### Brief A
Count the lines in the records that contain the string "Theft", matching case, and give only the number.

### Selected text
The creator of a now defunct crowdfunding site fueled by Bitcoin, BitShares, wrote a biting online post on Tuesday arguing that the D.A.O. would most likely fail for the same reason that BitShares ultimately failed: “people problems, economic problems and political problems.”
http://www.nytimes.com/2016/05/22/business/dealbook/crypto-ether-bitcoin-currency.html
From his original post, I get that he only talks about BitShares mistakes in the past, he didn't exactly claim bts is dead? It's certainly not in a good condition but did he actually claim that? Or did the nytimes just twist his words?
Some of his blog post was correct regarding the DAO facing some of the same challenges as BTS.
However he came to an incorrect conclusion about shareholders being anti-spending. The anti-spending was more a direct result of BM/CNX being unable to add value to BTS since the merger (incl. merger itself) and as result shareholders are specifically reluctant to throw money at CNX & cautious and unexcited about other spending as a result. Graphene also seems to be a less popular codebase that is harder to independently add too, so we had very few non CNX related options, DAO and (also LISK holders - DPOS) should theoretically be presented with a much wider choice of options and lower barriers to entry. The merger also adds little value and puts downward pressure on price which shareholders aren't easily able to dissociate from other dilution. We were also mostly presented with developments BM was more interested in working on as opposed to things like margin trading that there may be a lot more support for.
So I think once the merger is over shareholders will be more likely to fund development as there will be less other downward price pressure. We should also have transitioned to a post CNX stage by then. I hope we are at least funding SmartCoin liquidity and one major feature prior to that though personally.
Stan also came to the same incorrect conclusions.
So when is the bond market proposal available for voting?
This is what I don't get... CNX complains that bitshares is unwilling to pay workers yet they never even create a proposal to vote on.
The only worker out there are bug fixers, GUI improvement and documentation. Important, but none of those are adding a new core feature.
Proposals are based in part on what resources are available to work on them.
Resources are hired based on the availability of stable funding.
A constant battle over who controls the funding light switch means no one dares hire against any line item.
So the resources remain allocated elsewhere.
Voting is overrated. I wouldn't want to ride on an aircraft controlled by voting passengers.
Give me a benevolent whale any day
What I find ironic given their above conclusions that decentralised voting is over-rated as well as the distribution of Steem is that it's slogan is...
Steemit - The way social media should be - DECENTRALIZED
https://bitcointalk.org/index.php?topic=1466593.msg14800086#msg14800086
If this was really the case, about it being directed at BM/CNX, why then not vote for all the proposals that were put forward that were not them? Heck majority of the proposals were not them.

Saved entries
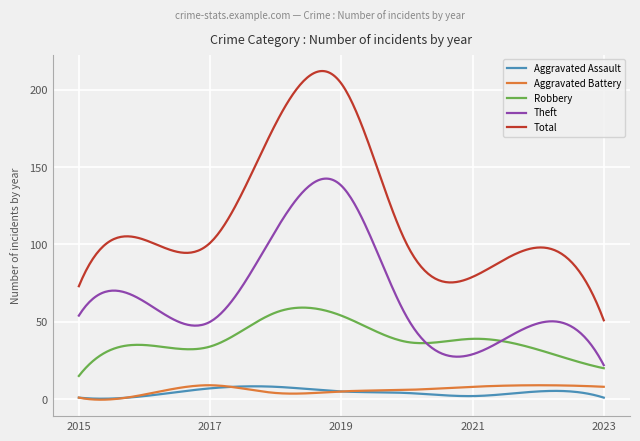

Which series has the largest range (max minus min)?

Total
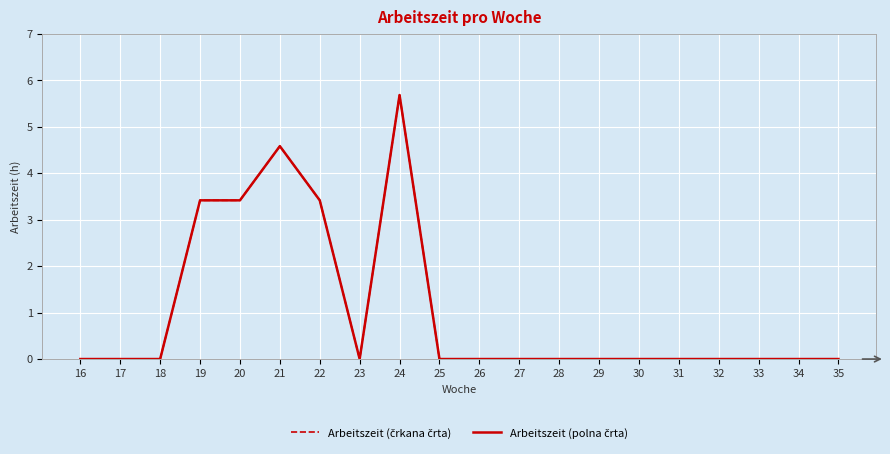

In Arbeitszeit (polna črta), how many points are higher than both neighbors (excluding endpoints)?

2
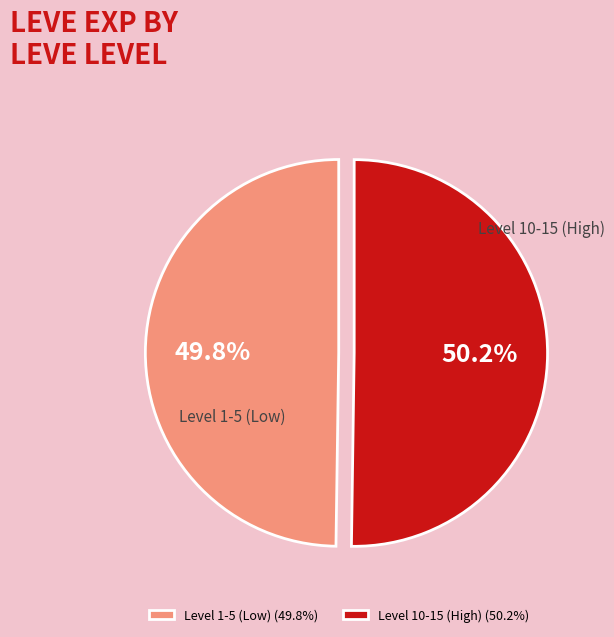

How much of the chart is everything except Level 10-15 (High)?

49.8%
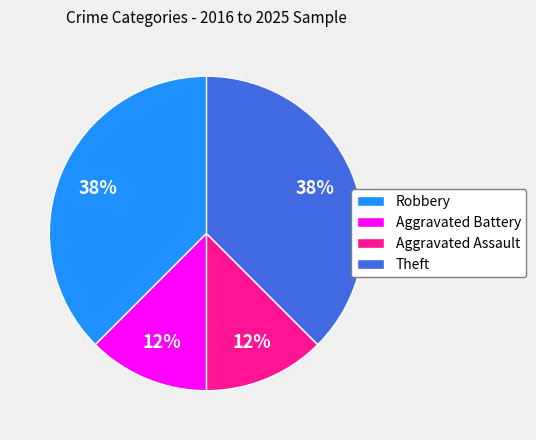

To the nearest percent, what is the average slice percentage?

25%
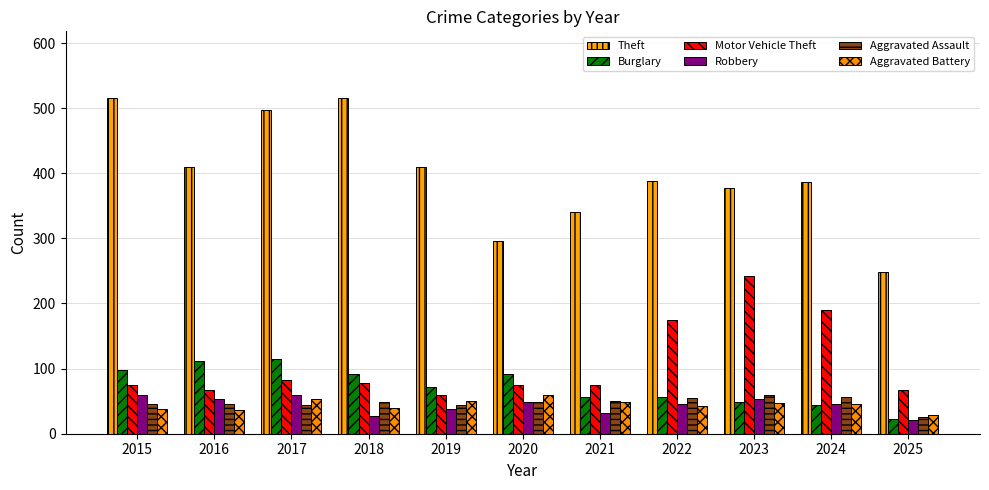

Which series has the largest range (max minus min)?

Theft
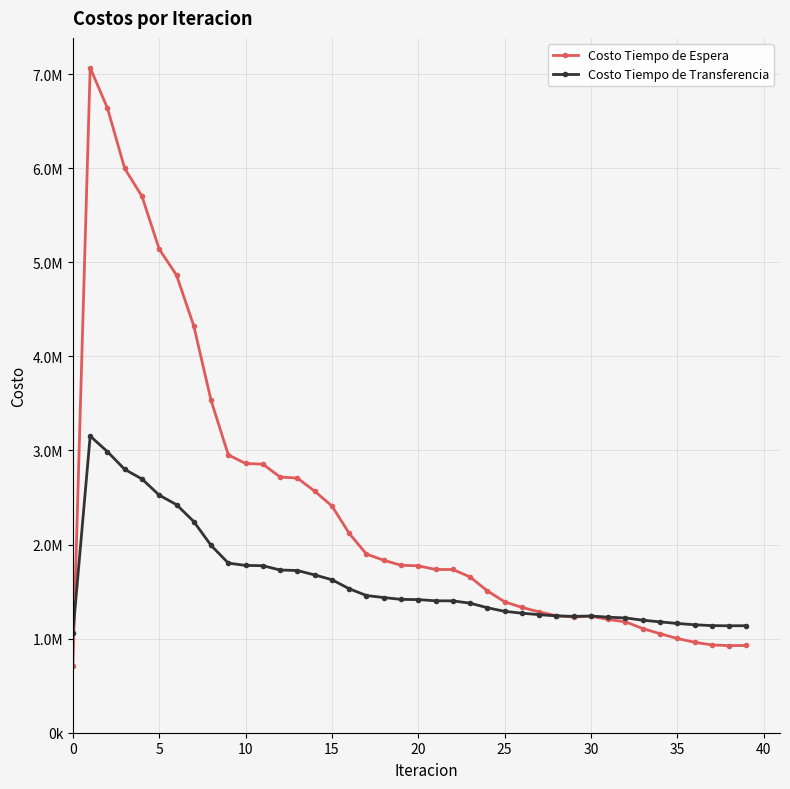

What is the minimum value shown in the chart?

706687.0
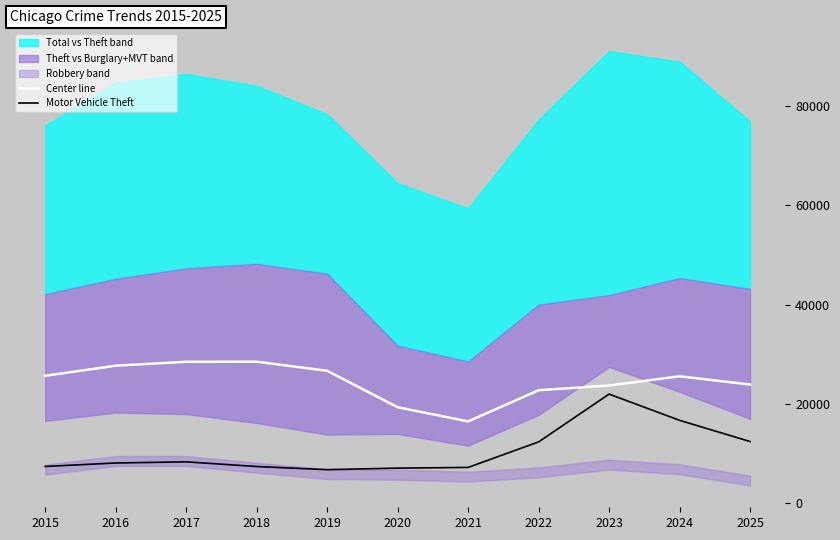

True or false: Center line and Motor Vehicle Theft intersect in this chart.

False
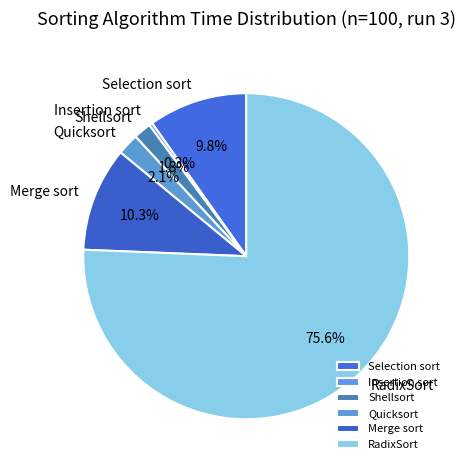

Which slice is the smallest?

Insertion sort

### Brief B
Using the BitShares discussion above, mark each statement yes or no depending on whether it agrees with the text, and quote the exact words that decide it. (i) The creator of the defunct crowdfunding site wrote the online post on a Tuesday. (ii) One reply calls Graphene a more popular codebase that is easier to add to independently. (iii) One reply says resources are hired based on the availability of stable funding.

### Solution A
2

### Solution B
(i) Yes: "wrote a biting online post on Tuesday"
(ii) No: "Graphene also seems to be a less popular codebase that is harder to independently add too"
(iii) Yes: "Resources are hired based on the availability of stable funding."